China is an economic catastrophe waiting to happen. China is poised to become the world’s largest economy by 2025. Both these statements are true. They provide the context we must understand in order to evaluate rightly what the Chinese are attempting to do in the sciences.
When Deng Xiaoping came to power in the early 1980s, China was a Third World country, its vast population mired in poverty, trapped by massive economic failures and structural rigidities. Deng decreed that China must have the benefits of capitalist modes of investment and competition. He declared, also, that the foundation of economic and so of national greatness is science and technology.
A quarter-century later, the dynamism of the Chinese economy is without precedent – steel, automobiles, toys, textiles, household appliances, on and on. Official statistics put the year-on-year growth of gross domestic product at 7.5 percent in 2001, 8.3 percent in 2002, 9.3 percent in 2003, 9.5 percent in 2004. Some Western economists think the real rates have been significantly higher. In any case, agreement is general that China’s economy will soon outstrip that of the United States.
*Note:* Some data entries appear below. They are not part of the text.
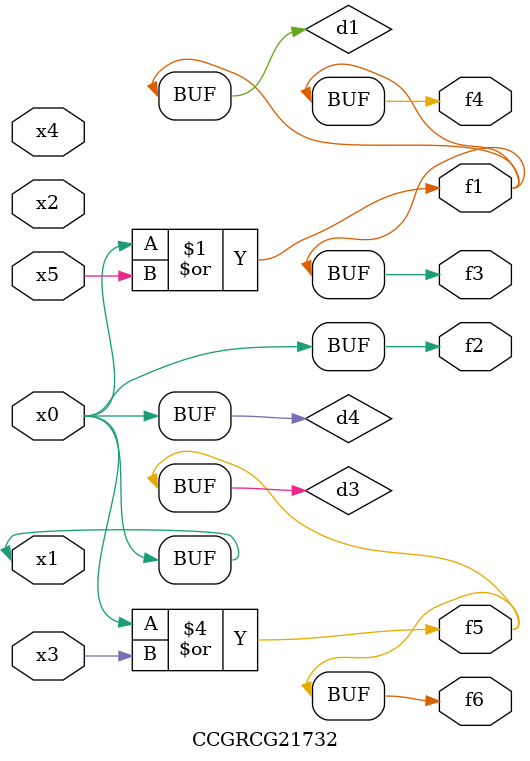
<source format=v>
module CCGRCG21732(
	input x0, x1, x2, x3, x4, x5,
	output f1, f2, f3, f4, f5, f6
);

	wire d1, d2, d3, d4;

	or (d1, x0, x5);
	xnor (d2, x1, x4);
	or (d3, x0, x3);
	buf (d4, x0, x1);
	assign f1 = d1;
	assign f2 = d4;
	assign f3 = d1;
	assign f4 = d1;
	assign f5 = d3;
	assign f6 = d3;
endmodule

</source>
Yet its problems are on the same colossal scale. China has 1.3 billion people, predicted to peak at 1.4 billion in 2025 – and 900 million are still rural and extremely poor. Corruption is widespread in provincial governments, in state-owned industries, within the Communist Party. The banking system is reported close to collapse. Social discontent is erupting: the government has admitted to tens of thousands of protests a year.
Poverty is not confined to the countryside. In the main streets and glossy shopping malls of Beijing in summer, slim young women are stepping out in gauzy short dresses and frivolous shoes, but a block or two away are ancient alleyways – in Beijing called hutong – lined with low crumbling buildings, rows of minute cavelike shops open to the street with no lights lit, middle-aged and older men and women sitting idle, smoking, sullen on the stoops.
Pollution is pervasive, environmental degradation devastating. Smog in Beijing, Shanghai, and other cities reduces visibility most summer days to less than half a mile: when you drive along one of the elevated highways that cut through Shanghai, office and apartment towers emerge spectrally from the haze and then dissolve away. Seventy-five percent of China’s lakes are said to be polluted; the lower reaches of major rivers run dry many days of the year.
The problem most publicized is energy. China is already second only to the United States in energy use. Domestic oil or natural-gas supplies are negligible. China has abundant coal, of which it is the largest global consumer, mining and burning a quarter of the world’s yearly output – at disastrous cost, some 6,000 miners killed underground in 2004 alone.
Even sophisticated and knowledgeable Westerners bring ideological preconceptions to their view of China. The most common is that economic growth requires laissez-faire capitalism, ideally on the Anglo-American model – and will inevitably lead to democratic reforms. But Chinese capitalism is not like, and will not necessarily approach, the Western model. It is under state control – often erratic, to be sure, yet always threatening. The steel industry, the automotive industry, and the others were created from the top down. Goals are still set from on high, in five-year plans, and in detail.
The men at the top are a new generation, intelligent, determined, relatively young. No question that they have learned from history – but not the lessons Western observers would like them to learn. Hu Jintao is paramount leader. He and his colleagues have attacked what they call “neoliberalism,” specifically, laissez-faire policies. They admit no correlation between economic growth and any flowering of democracy. What had looked like a gradual relaxation of controls over press and television reporting has been reversed, sharply and increasingly.